B0823
Title: Bootstrapping asymmetric binary regression models for massive unbalanced datasets
Authors: Marialuisa Restaino - University of Salerno (Italy) [presenting]
Marcella Niglio - University of Salerno (Italy)
Michele La Rocca - University of Salerno (Italy)
Abstract: Unbalanced binary data are characterized by fewer events (ones) than non-events (zeros). The unbalanced variables are difficult to predict and explain, especially in high-dimensional settings and in the presence of massive datasets, where unbalancing might be even more critical. The logistic model may not be appropriate for such data since it strongly underestimates the probability of unbalanced events because the estimators tend to be biased towards the majority class. Moreover, as underlined in the literature, the bias of the maximum likelihood estimators of logistic regression parameters in small sample sizes could be amplified in the context of unbalanced events.
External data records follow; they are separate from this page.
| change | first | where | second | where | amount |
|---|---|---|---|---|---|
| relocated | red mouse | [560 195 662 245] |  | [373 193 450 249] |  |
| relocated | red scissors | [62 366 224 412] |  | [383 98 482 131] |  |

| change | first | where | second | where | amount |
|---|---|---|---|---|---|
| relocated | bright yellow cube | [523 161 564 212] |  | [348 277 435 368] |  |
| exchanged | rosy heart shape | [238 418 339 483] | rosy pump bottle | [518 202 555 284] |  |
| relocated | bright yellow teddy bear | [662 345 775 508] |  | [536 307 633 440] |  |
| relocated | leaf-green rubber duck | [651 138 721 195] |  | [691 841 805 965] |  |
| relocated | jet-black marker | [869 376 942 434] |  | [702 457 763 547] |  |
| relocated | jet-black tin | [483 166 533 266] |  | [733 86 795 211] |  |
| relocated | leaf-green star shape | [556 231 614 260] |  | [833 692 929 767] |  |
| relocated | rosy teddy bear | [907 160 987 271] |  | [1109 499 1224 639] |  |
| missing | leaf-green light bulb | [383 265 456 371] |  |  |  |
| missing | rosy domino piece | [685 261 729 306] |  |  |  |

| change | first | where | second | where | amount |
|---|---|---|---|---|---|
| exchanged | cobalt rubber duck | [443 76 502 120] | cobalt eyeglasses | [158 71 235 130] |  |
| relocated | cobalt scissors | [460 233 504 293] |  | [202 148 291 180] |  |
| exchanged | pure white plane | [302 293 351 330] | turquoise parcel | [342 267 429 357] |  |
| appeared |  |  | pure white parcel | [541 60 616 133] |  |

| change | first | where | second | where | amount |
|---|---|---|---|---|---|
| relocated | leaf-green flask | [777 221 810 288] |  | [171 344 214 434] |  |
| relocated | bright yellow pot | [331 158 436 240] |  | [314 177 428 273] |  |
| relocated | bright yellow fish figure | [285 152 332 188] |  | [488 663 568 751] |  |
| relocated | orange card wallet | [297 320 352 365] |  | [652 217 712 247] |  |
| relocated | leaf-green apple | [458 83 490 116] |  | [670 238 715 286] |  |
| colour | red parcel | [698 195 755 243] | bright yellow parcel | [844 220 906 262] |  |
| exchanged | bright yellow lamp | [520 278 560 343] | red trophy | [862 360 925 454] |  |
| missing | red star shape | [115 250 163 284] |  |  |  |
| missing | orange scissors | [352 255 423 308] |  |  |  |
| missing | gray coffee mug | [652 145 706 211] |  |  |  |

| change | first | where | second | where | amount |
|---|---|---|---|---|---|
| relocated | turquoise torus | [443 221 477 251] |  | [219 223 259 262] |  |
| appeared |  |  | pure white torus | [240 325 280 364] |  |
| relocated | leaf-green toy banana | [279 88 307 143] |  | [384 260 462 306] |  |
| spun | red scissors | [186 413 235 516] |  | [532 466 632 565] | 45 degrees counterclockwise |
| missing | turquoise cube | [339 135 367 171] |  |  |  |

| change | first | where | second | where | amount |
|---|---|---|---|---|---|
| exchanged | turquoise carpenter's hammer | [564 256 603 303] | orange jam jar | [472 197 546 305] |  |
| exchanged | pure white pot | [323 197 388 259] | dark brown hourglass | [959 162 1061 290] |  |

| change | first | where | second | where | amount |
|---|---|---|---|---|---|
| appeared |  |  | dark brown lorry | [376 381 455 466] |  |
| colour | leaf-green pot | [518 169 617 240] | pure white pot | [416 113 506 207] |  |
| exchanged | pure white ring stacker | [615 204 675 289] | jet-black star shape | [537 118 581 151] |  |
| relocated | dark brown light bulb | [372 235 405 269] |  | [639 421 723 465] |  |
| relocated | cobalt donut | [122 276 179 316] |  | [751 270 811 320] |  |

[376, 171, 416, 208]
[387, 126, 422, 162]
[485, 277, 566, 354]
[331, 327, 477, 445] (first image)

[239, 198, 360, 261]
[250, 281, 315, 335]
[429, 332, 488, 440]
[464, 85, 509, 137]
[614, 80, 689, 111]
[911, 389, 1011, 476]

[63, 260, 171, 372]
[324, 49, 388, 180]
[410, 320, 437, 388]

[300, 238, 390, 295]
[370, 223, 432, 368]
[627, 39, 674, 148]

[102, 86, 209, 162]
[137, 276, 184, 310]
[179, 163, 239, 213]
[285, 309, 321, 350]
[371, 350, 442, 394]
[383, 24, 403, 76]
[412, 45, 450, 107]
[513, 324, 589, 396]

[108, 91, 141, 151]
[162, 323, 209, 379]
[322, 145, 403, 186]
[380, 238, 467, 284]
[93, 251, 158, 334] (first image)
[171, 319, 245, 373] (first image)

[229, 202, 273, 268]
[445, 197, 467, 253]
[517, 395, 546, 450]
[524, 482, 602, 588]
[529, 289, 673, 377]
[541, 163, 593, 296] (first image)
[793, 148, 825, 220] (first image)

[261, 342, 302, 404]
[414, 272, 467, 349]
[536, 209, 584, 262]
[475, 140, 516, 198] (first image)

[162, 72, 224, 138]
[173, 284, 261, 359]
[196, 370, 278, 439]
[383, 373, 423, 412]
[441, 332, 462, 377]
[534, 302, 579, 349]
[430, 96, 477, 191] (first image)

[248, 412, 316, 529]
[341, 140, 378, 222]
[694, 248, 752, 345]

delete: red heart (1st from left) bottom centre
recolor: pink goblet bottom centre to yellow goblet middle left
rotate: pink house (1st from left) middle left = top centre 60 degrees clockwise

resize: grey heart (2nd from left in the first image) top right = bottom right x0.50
Thus, in this framework, there is an increasing interest in using asymmetric link functions to investigate the relationship between the binary response variable and a set of predictors. These link functions are characterized by a parameter able to manage the imbalance in the response variable. The work aims to estimate the probability of one given a set of features by using asymmetric link functions for binary data, also taking into account the effects on the response variable of class imbalance in categorical predictors. Confidence intervals and hypothesis testing are constructed using bootstrap methods, specifically designed for massive datasets in multiple testing perspectives. The performance of the proposed procedure is evaluated by Monte Carlo simulation studies and applications to real datasets.